▶ _Task_: Lines of the listing below that contain the string "middle" are to be returned.

▶ _Data for the task_:

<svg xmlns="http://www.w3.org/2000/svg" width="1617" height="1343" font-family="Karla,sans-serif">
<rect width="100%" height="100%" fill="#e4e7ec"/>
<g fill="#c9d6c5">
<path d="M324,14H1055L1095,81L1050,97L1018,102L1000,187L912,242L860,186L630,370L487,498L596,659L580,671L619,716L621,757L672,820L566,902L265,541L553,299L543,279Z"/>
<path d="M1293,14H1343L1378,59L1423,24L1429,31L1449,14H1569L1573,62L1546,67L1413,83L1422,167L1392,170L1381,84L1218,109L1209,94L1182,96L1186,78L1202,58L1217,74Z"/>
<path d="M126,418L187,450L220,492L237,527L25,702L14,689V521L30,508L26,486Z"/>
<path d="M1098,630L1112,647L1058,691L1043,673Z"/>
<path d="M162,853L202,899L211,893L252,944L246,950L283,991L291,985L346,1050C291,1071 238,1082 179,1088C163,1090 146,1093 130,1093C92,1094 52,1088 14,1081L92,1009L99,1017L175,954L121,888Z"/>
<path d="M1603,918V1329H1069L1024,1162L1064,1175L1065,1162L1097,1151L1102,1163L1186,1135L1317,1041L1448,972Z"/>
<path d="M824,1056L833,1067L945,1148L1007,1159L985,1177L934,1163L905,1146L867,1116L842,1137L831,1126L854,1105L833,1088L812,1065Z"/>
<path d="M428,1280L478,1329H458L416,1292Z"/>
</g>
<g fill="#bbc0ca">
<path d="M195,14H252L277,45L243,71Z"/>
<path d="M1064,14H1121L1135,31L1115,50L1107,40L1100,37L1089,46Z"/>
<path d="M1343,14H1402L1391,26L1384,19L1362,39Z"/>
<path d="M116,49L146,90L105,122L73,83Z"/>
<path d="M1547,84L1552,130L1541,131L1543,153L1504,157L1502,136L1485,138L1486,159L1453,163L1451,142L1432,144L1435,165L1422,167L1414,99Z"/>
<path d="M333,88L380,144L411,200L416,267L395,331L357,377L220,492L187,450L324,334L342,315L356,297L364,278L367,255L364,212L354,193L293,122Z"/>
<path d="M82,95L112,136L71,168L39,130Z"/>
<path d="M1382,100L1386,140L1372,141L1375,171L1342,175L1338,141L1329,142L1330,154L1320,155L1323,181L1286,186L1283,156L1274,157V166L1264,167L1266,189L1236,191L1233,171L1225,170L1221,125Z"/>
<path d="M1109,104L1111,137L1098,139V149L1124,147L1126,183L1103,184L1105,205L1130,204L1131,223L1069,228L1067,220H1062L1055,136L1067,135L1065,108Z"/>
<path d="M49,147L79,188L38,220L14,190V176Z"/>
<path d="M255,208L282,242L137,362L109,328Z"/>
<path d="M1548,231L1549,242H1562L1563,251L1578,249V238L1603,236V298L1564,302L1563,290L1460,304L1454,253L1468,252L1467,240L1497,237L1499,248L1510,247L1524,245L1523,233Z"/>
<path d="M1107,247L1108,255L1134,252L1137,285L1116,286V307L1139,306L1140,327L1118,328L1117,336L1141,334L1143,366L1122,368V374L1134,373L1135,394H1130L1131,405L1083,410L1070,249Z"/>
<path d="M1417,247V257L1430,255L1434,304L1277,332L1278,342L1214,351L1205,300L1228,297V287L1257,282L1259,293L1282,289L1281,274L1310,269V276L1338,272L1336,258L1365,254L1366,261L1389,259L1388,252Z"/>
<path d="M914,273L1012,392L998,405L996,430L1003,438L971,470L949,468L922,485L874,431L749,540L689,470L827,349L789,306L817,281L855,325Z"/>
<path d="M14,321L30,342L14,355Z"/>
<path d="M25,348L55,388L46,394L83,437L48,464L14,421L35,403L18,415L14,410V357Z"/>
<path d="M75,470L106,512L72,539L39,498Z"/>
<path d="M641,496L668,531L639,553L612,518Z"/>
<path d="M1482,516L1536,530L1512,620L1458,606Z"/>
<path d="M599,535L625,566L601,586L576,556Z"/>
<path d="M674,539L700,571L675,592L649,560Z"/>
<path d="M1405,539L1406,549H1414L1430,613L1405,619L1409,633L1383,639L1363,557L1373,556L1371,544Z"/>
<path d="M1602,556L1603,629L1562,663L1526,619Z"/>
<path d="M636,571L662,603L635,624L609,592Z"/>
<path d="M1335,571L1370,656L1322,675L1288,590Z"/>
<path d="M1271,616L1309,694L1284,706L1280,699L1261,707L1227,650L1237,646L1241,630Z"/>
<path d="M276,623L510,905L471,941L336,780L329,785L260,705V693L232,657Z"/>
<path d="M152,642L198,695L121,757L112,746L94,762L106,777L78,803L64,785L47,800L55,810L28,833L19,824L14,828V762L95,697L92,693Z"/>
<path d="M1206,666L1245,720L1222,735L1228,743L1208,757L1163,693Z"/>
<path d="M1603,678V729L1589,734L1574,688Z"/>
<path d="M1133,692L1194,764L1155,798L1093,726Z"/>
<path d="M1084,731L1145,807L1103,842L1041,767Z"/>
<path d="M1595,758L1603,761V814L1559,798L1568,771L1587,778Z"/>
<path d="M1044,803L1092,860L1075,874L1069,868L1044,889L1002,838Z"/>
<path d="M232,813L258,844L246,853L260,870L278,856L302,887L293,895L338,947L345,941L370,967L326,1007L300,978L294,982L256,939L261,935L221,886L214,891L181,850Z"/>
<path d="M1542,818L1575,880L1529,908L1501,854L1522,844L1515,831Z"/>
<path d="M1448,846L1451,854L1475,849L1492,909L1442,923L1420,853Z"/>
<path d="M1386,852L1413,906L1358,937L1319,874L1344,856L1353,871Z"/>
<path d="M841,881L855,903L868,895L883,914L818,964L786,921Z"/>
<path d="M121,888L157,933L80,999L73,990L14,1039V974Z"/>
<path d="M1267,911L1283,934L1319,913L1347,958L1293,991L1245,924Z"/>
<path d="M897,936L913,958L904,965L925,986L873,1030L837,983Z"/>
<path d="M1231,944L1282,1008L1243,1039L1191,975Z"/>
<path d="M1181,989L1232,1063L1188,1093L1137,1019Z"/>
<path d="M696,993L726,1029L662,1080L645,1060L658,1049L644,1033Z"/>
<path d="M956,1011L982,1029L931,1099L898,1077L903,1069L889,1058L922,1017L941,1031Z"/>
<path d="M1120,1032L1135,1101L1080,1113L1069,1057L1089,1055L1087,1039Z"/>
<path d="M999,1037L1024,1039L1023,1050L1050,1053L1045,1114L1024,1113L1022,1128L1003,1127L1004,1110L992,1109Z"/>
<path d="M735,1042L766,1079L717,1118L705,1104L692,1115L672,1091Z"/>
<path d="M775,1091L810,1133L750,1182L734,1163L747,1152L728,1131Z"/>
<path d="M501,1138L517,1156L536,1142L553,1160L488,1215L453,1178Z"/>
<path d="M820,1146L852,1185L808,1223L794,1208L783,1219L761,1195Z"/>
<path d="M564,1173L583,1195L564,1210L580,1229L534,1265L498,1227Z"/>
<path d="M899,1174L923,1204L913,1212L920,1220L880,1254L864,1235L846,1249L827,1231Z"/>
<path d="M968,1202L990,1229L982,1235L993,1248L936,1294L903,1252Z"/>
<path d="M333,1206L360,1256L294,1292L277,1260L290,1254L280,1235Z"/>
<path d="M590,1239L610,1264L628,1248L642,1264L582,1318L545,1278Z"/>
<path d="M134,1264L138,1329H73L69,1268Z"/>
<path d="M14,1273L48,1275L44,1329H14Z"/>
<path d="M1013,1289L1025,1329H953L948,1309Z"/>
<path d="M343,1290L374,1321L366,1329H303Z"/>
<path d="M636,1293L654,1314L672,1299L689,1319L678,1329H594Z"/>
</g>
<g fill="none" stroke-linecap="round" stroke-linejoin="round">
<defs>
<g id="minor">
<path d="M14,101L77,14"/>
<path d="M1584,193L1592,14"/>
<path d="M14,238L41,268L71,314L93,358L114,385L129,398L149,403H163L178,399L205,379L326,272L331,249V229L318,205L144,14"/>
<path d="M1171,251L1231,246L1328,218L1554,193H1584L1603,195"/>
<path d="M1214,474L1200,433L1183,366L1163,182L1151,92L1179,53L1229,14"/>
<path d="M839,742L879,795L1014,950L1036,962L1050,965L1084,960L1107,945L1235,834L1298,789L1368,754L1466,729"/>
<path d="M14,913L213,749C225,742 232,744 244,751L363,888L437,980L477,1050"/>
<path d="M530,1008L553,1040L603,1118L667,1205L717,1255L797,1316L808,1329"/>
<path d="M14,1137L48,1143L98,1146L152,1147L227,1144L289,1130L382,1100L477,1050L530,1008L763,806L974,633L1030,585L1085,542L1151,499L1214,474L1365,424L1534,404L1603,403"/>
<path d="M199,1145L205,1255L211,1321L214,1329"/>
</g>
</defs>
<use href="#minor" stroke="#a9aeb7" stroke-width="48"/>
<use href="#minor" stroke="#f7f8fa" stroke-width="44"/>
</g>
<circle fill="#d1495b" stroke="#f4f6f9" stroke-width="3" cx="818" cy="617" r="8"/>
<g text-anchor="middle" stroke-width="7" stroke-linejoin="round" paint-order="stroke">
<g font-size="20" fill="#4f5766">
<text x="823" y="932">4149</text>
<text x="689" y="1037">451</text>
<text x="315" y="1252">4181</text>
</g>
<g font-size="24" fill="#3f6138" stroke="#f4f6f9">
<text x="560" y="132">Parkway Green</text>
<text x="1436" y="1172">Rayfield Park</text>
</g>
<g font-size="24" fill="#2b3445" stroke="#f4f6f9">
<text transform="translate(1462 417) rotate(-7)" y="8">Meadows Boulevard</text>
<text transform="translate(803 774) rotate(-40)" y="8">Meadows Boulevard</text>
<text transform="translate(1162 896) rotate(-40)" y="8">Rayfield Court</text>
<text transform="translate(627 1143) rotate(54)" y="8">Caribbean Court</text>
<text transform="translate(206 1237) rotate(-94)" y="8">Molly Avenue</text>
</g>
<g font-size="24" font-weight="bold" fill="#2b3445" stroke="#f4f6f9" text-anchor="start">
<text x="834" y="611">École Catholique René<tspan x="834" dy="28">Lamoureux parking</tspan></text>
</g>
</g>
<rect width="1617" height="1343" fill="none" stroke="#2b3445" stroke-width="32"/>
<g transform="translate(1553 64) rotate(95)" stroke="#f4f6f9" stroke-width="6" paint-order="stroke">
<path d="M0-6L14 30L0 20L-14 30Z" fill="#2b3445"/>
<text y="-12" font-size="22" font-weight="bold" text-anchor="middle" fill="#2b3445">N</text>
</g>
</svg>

▶ _Solution for this problem_:
<g text-anchor="middle" stroke-width="7" stroke-linejoin="round" paint-order="stroke">
<text y="-12" font-size="22" font-weight="bold" text-anchor="middle" fill="#2b3445">N</text>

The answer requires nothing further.